Exercise details: Please print out the entries below unchanged and skip the images.

Exercise material:

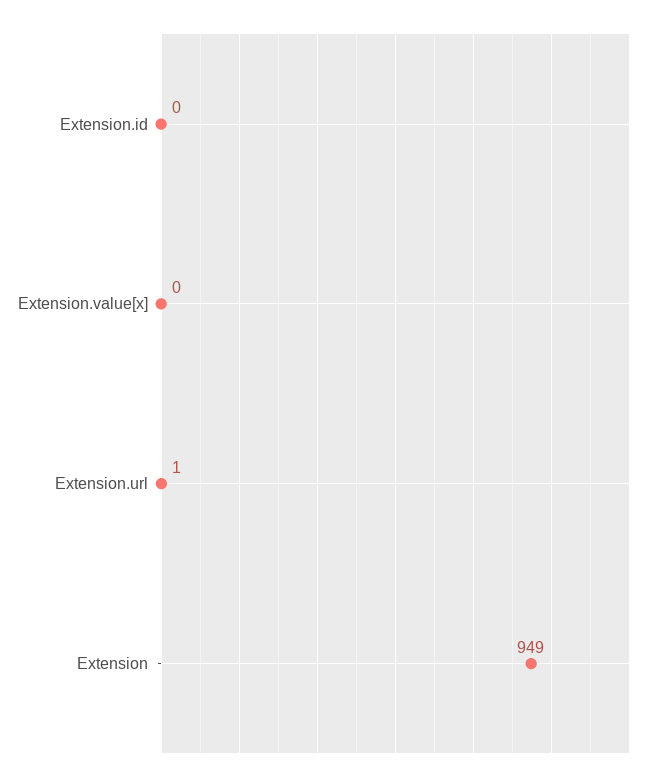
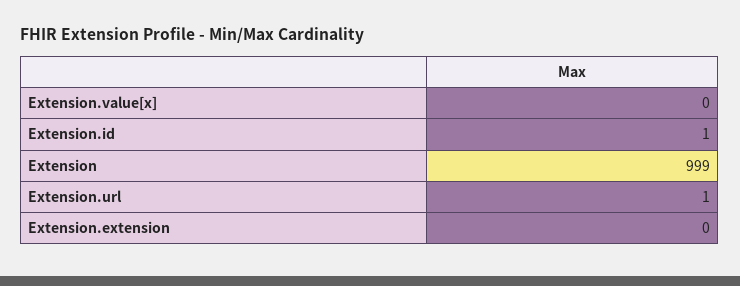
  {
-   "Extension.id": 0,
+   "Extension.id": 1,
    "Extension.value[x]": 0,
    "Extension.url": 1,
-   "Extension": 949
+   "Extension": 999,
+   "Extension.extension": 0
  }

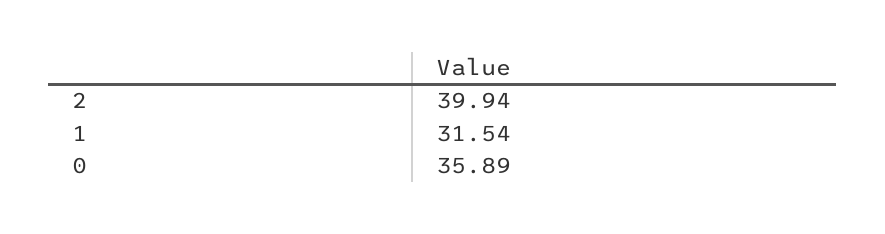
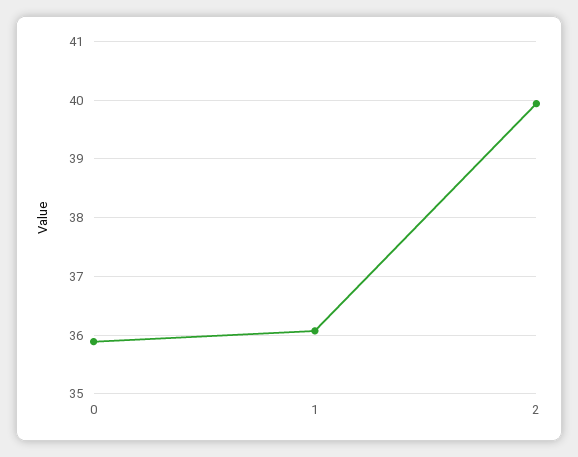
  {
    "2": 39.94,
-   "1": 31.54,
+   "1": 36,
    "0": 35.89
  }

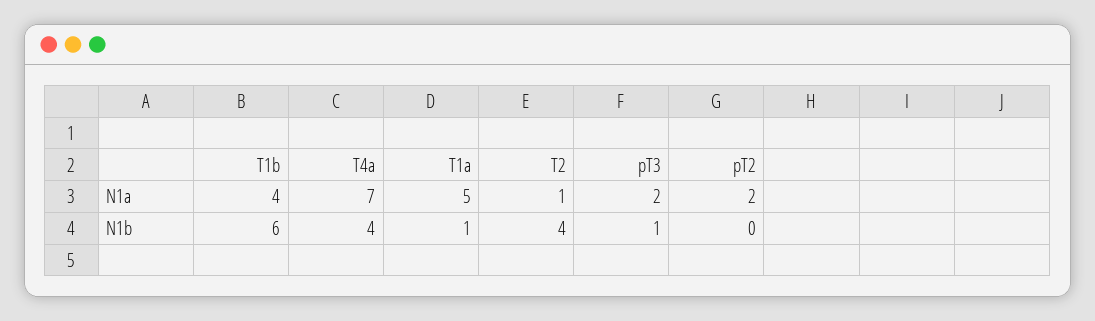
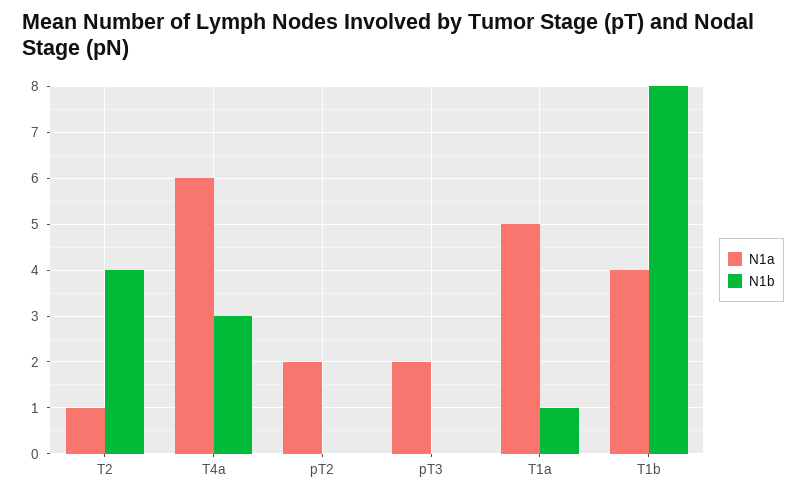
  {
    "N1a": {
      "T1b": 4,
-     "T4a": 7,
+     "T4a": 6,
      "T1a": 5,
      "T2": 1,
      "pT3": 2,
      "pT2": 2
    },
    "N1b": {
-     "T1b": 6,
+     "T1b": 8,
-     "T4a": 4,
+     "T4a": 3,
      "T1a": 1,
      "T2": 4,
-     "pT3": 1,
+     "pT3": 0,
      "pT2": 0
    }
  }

Exercise output:
  {
-   "Extension.id": 0,
+   "Extension.id": 1,
    "Extension.value[x]": 0,
    "Extension.url": 1,
-   "Extension": 949
+   "Extension": 999,
+   "Extension.extension": 0
  }

  {
    "2": 39.94,
-   "1": 31.54,
+   "1": 36,
    "0": 35.89
  }

  {
    "N1a": {
      "T1b": 4,
-     "T4a": 7,
+     "T4a": 6,
      "T1a": 5,
      "T2": 1,
      "pT3": 2,
      "pT2": 2
    },
    "N1b": {
-     "T1b": 6,
+     "T1b": 8,
-     "T4a": 4,
+     "T4a": 3,
      "T1a": 1,
      "T2": 4,
-     "pT3": 1,
+     "pT3": 0,
      "pT2": 0
    }
  }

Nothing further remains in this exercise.